Bridging the gap between advanced predictive analytics, scalable ML architecture, and cross-functional business execution.
Drawing on over a decade of experience across banking, insurance, and tech manufacturing, I specialize in applying cross-industry predictive frameworks to engineer modern credit and growth strategies. With expertise in Python, Databricks, and SQL, I design end-to-end analytical pipelines. Beyond the code, I thrive as a strategic bridge—translating complex data models to secure executive buy-in, mentoring technical teams, and partnering directly with marketing and business units to execute highly targeted campaigns.
Case studies demonstrating my ability to navigate complex enterprise data systems, engineer predictive features, and collaborate across teams to optimize business outcomes.

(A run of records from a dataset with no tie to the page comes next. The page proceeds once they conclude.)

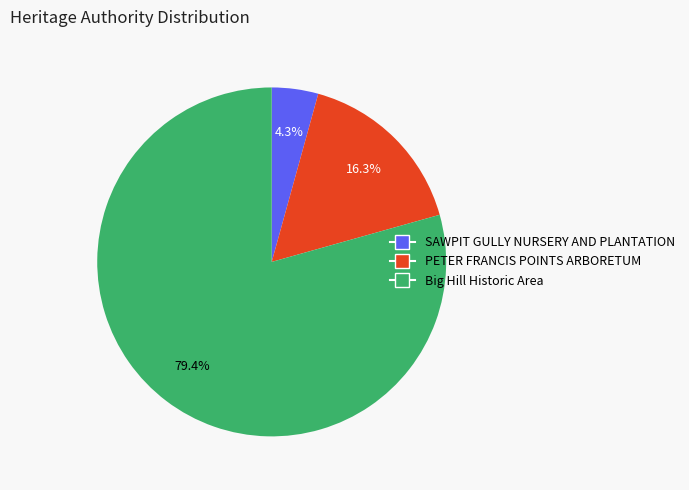

The SAWPIT GULLY NURSERY AND PLANTATION slice represents 4% of the pie. True or false?

True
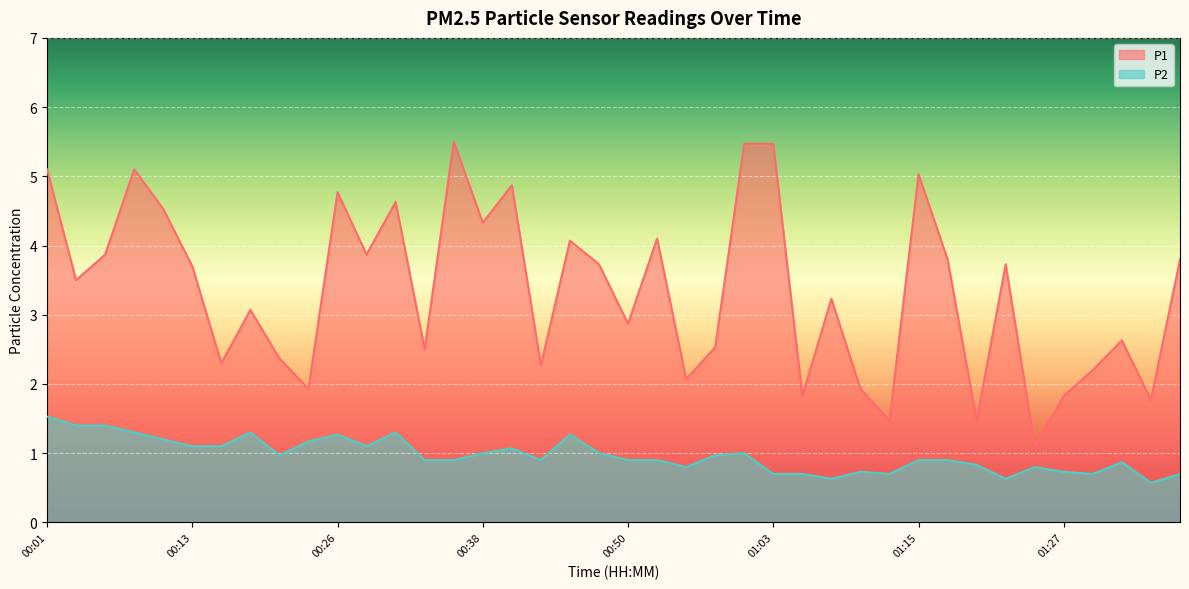

Which series has the largest range (max minus min)?

P1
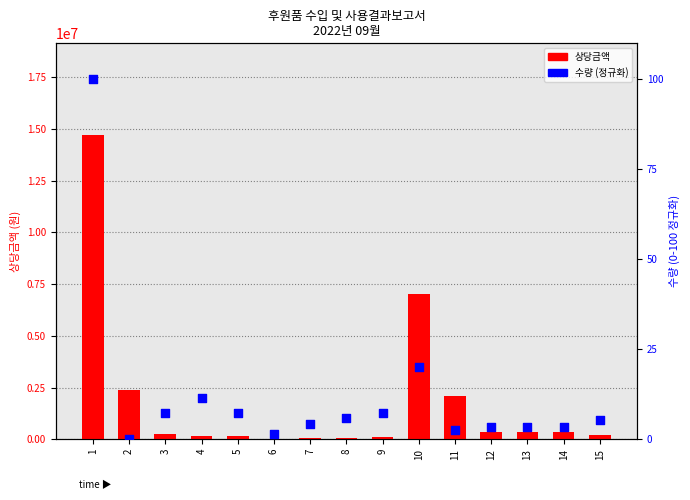

What are all the series names shown in the legend?

상당금액, 수량 (정규화)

The Challenge: A "spray and pray" digital marketing strategy led to high Customer Acquisition Costs (CAC) and low conversion rates across diverse demographic funnels.
The Solution: Built a data generation engine to simulate 100k+ realistic inbound leads. Designed a PySpark pipeline utilizing VectorAssemblers and StandardScaler (Z-Score Normalization) to feed into a K-Means Clustering algorithm.
The Impact: Achieved an elite Silhouette Score of 0.77, discovering three distinct "hidden personas." Enabled dynamic routing to specific business workflows, driving a simulated 3x lift in Click-Through Rates.
The Challenge: Reactive call-center retention efforts led to high policyholder churn rates and bloated "Cost-to-Serve" operational metrics for enterprise insurance clients.
The Solution: Architected a Databricks pipeline leveraging PySpark and XGBoost to predict customer churn probability based on historical interaction frequency, billing friction, and policy metadata.
The Impact: Enabled proactive intervention strategies by identifying at-risk accounts before they canceled. Translated operational efficiency into a measurable reduction in Cost-to-Serve and improved Customer Lifetime Value (LTV).
The Challenge: Traditional actuarial methods rely on broad averages, leading to over-reserving (trapped capital) or under-reserving (P&L shocks) for liability claims.
The Solution: Architected an end-to-end PySpark ML pipeline on Databricks. Engineered a Gradient Boosted Tree model that captures non-linear risk interactions, outperforming standard GLMs, and tracked the deployment via MLflow Unity Catalog.
The Impact: Successfully segmented risk, demonstrating via decile analysis that the model accurately isolates routine claims ($3k) from severe shock losses ($35k+), enabling precise capital allocation.